Due to the usage days and cycle schedule, there are currently situations where a meter may have two read dates in one month. For example, October 1 would be a read date for the previous month of September’s usage cycle and billed as of October 1. However, in this particular cycle, 30 days later, October’s usage is read on October 31, thus producing two read dates for two full months. Also note, that October’s bill would be billed October 31. Two separate billings recorded on the graph in one month.
We recommend looking at the itemized listing of charges on the back of the utility statement to review readings and amounts charged.
The graph and usage section of the bill are meant to give customers a picture of the usage patterns over a year’s time. However, the chart is strictly looking at monthly readings. So, if the readings fell on October 1 and October 31, the chart adds those two together as “October.” It also averages usage based on 30 days. So it will take the cumulative month’s readings and divide by 30. Therefore, it is not always an exact picture of the month’s usage, but over a year’s time will give customers average usage.
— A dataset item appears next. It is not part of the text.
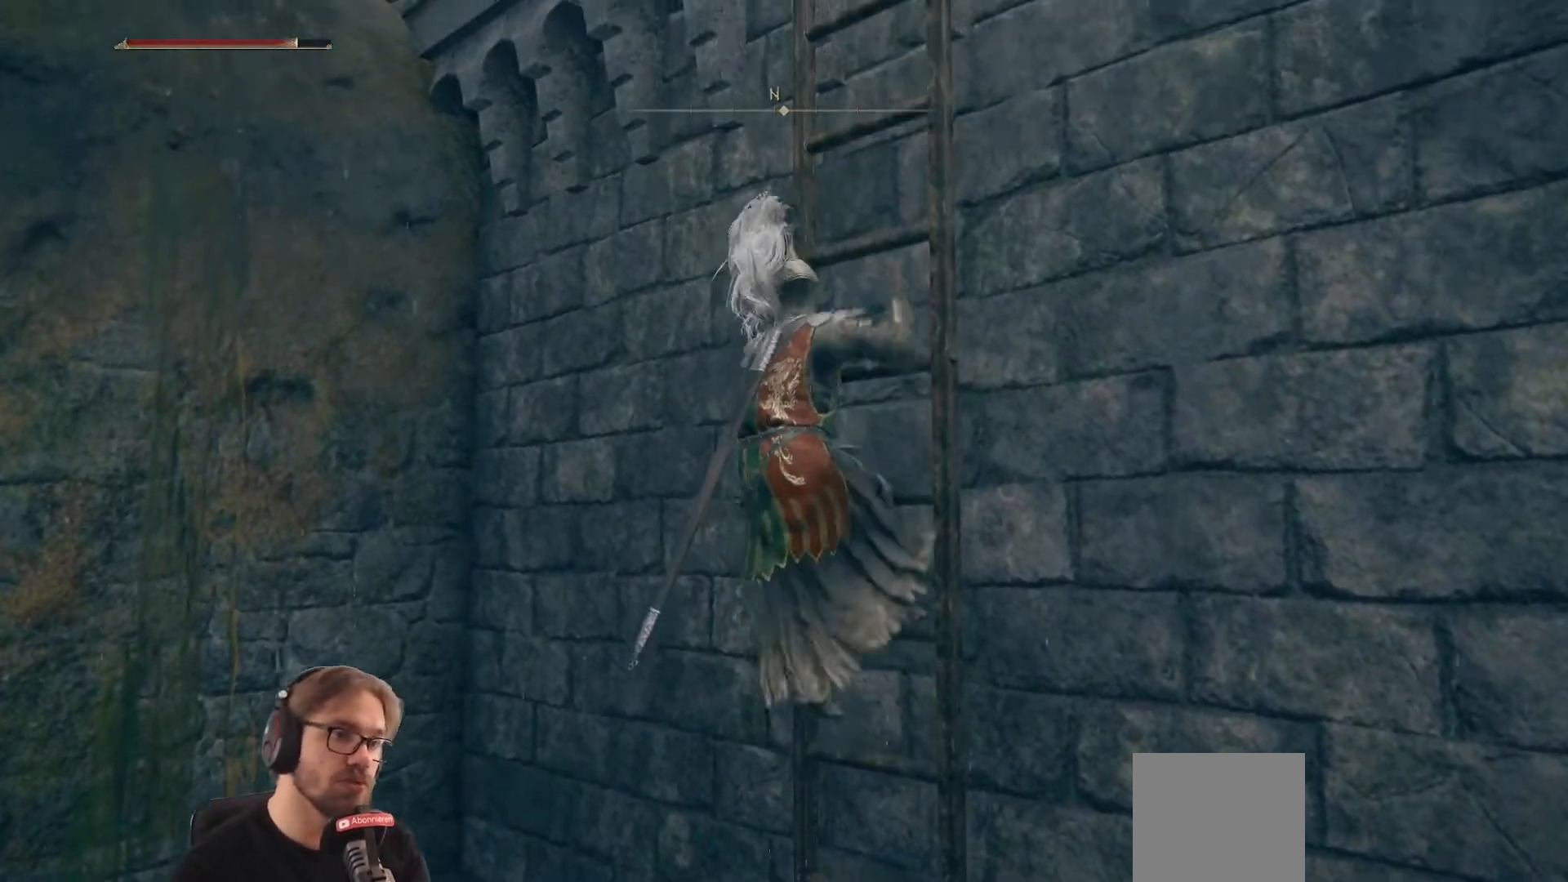
{"buttons": ["B"], "left_stick": "up", "right_stick": "center", "events": []}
City of Maryville will continue to review and look for ways to provide the most accurate information to our customers.
What to do if you think there is a problem
At any time, if customers have questions about their bills or usage, we encourage them to contact us at 865-273-3456. City of Maryville customer service staff are always available to assist customers with questions about their bills.
Our process is to research the account, checking for inconsistencies or out of the ordinary numbers. In the review of the account if anything appears abnormal, we will send out a technician to check the meters. At that point, if required, a technician may be able to recommend areas to troubleshoot for leaks or other issues.
With a system that serves more than 14,000 customers, there can be any number of reasons for variations in utility usage bills. Size of homes, weatherproofing and energy efficiency, individual electricity and water usage habits, temperature of home, irrigation and pool usage, and so on. This is why it is important for customers to call and talk with our staff so that they can determine if there is a problem.
According to the National Weather Service, we experienced the driest September and the third driest month on record since 1871. Much of October included record high temperatures. Water and electric usage may have increased due to these conditions, especially if irrigation or other extra watering was in use.